И девушка успокоилась на этих размышлениях. Между тем приближался вечер. К предстоящему у Хомутовых рауту Мерзляков оделся особенно тщательно в щеголевато, прибегнув даже относительно прически к искусству парикмахера мосье Коко, который, впрочем, не сам занялся головой ученого мужа: по недосугу и по причине более серьезных занятий самого мосье Коко, к голове ученого мужа был командирован „малыпик Петрушка“, который и исполнил свое дело, как уверял мосье Коко, tres bien.[12] Сам мосье Коко в разговорах с ученым профессором иначе не отзывался о себе, как „nous les artistes et les savants“.[13] С Мерзляковым, профессором пиитики и риторики, он, профессор от волос, считал себя человеком одной профессии: „nous les artistes et les savants“ или „mon ami professeur de Merslakoff“[14] эти фразы постоянно сыпались из его уст, когда он брил или пудрил сенатора Хомутова и убирал хорошенькую головку его дочери Анеты, „mademoiselle la generate“.[15]

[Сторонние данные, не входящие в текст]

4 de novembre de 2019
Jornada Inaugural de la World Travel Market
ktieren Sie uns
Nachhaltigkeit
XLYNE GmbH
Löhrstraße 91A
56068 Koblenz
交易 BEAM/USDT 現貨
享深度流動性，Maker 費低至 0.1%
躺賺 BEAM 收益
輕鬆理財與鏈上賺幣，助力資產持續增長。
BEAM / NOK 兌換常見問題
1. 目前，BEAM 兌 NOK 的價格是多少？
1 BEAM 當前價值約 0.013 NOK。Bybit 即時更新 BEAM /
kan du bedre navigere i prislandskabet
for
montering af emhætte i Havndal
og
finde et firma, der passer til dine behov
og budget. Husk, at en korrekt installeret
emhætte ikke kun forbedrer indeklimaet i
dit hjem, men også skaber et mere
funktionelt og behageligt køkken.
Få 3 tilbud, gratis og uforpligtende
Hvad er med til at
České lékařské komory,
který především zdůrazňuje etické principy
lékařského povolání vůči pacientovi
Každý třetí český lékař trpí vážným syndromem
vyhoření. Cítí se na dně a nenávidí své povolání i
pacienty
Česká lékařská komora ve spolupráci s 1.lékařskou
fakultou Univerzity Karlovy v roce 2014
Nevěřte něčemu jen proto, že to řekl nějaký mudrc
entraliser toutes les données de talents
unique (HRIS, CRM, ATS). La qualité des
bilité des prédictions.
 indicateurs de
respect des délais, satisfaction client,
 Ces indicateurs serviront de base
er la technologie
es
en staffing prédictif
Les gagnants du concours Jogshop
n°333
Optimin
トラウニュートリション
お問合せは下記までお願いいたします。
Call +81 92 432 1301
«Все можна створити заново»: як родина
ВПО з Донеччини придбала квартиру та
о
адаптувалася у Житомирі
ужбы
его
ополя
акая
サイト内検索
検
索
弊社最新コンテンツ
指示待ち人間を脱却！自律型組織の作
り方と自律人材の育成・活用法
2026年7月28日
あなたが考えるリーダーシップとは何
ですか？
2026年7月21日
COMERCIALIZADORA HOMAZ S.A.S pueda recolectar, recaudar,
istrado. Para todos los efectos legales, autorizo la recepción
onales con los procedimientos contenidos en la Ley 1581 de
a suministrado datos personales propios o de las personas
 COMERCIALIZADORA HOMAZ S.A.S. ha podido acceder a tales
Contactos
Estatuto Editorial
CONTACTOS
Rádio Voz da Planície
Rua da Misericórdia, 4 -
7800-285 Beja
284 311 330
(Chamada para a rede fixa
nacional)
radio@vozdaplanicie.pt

Мерзляков облегся в новенький горохового цвета фрак с золотыми пуговицами, на свои тонкие, сухие икры натянул шелковые чулки, которые придавали ему вид робкого, неудачного акробата в трико; большие башмаки, с блестящими стальными пряжками делали его похожим на волохатого голубя, а пышными манжетами он напоминал маркиза, но только с семинарскими манерами. Родственник Хомутовых, поэт Козлов, впоследствии знаменитый „слепец-поэт“, большой шутник и повеса, за глаза не иначе называл бакалавра как „marquis de Merslakofi“,[16] за что на него очень сердилась его кузина Аннет Хомутова и все-таки очень много смеялась.
Ириша улыбалась, глядя на принарядившегося дядю и догадываясь, что там у него с Хомутовыми что-то не ладно и что шлем и латы Минервы не всегда защищают сердца и головы ученых мужей от тонких стрел „плута Купидо“. „Ох, уж этот плут Купидущка, — думалось ей, — не пощадил и моего дядечку… То-то, плутишка дядя, а надо мной как бы стал трунить!“
Дом Хомутовых был не очень далеко от домика, занимаемого Мерзляковым, и потому бакалавр отправился к ним пешком. Дорогой, под влиянием чтения „Неопытной музы“ и вследствие личного меланхолического настроения, он чувствовал себя как-то не радостно, одиноко, вдали от этой шумной, пустой, но для влюбленного — обаятельной жизни, в сферу которой он теперь входил чужим, только как профессор и сочинитель, и в душу его неотвязно просился монотонный, плачущий напев — „Среди долины ровныя, на гладкой высоте…“. У него на сердце давно накипело признание, а рассудок шешсал слова сомнения, разочарования, гордого и холодного отказа. „Прощай — и был таков!.. Хоть она и добра как ангел, но и недосягаема, как ангел. на небесах… А этот свищ — Козлов как вьюн вьется: „кузина“ да „кузина“, а сам, знаю, на цыганок, на Матреш да на Параш тратит и сердце свое, и поэтический жар. А она, чистая, ничего этого не понимает“.